Your instructions.
Can you transcribe the items' text, starting with the line containing "février 2020" and going on through the line containing "Positionnement dans le secteur", with both of those lines included and the pictures left out?

☆ ☆ ☆ ☆

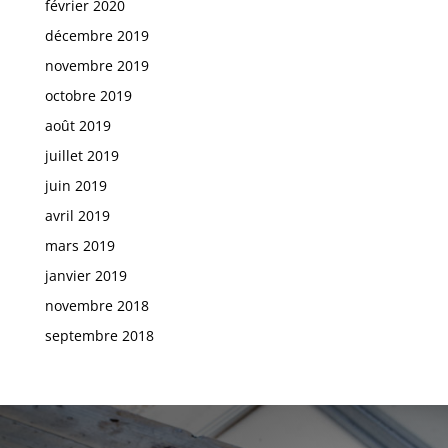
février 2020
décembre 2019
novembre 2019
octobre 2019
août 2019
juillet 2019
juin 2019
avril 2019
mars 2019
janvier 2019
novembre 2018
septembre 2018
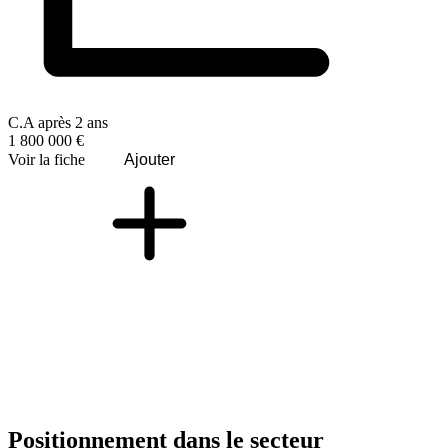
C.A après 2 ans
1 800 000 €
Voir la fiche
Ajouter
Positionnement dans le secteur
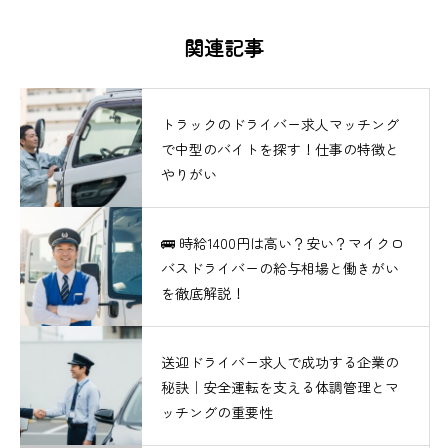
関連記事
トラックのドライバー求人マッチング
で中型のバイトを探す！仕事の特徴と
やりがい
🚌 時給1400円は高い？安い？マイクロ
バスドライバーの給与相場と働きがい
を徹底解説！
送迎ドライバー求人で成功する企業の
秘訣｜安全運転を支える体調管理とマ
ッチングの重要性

☆ ☆ ☆ ☆

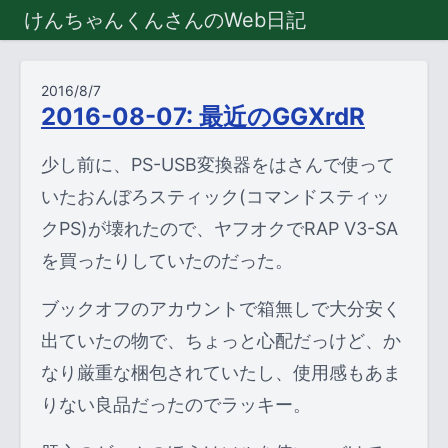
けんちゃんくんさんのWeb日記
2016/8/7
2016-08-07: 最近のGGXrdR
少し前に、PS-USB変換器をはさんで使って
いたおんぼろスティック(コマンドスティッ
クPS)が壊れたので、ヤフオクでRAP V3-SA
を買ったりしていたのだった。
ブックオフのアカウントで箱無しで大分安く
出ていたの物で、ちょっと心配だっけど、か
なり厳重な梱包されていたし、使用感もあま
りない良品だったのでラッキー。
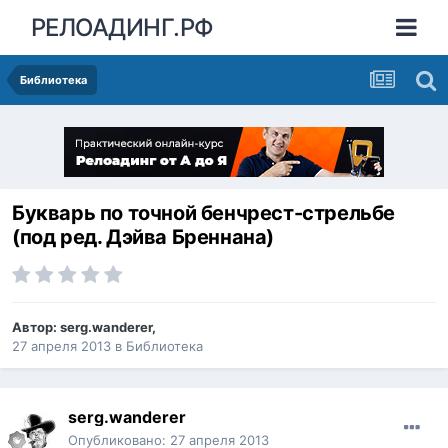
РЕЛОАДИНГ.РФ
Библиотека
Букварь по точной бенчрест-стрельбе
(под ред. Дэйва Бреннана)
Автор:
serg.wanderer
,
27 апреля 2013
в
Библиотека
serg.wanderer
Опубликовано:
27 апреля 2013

☆ ☆ ☆ ☆

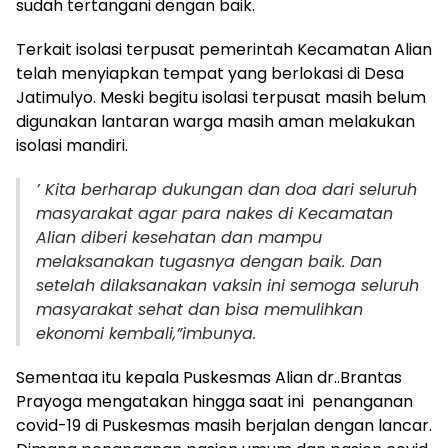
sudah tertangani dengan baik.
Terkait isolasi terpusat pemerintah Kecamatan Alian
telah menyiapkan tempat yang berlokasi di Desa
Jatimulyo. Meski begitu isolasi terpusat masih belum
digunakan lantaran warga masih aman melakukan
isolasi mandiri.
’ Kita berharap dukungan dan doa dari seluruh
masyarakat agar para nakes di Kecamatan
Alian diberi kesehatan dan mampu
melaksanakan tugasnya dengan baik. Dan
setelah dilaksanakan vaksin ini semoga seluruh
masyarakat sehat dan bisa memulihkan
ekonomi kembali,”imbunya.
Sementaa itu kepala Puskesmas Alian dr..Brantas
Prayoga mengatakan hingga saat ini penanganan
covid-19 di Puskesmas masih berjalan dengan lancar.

☆ ☆ ☆ ☆

Result.
février 2020
décembre 2019
novembre 2019
octobre 2019
août 2019
juillet 2019
juin 2019
avril 2019
mars 2019
janvier 2019
novembre 2018
septembre 2018
C.A après 2 ans
1 800 000 €
Voir la fiche
Ajouter
Positionnement dans le secteur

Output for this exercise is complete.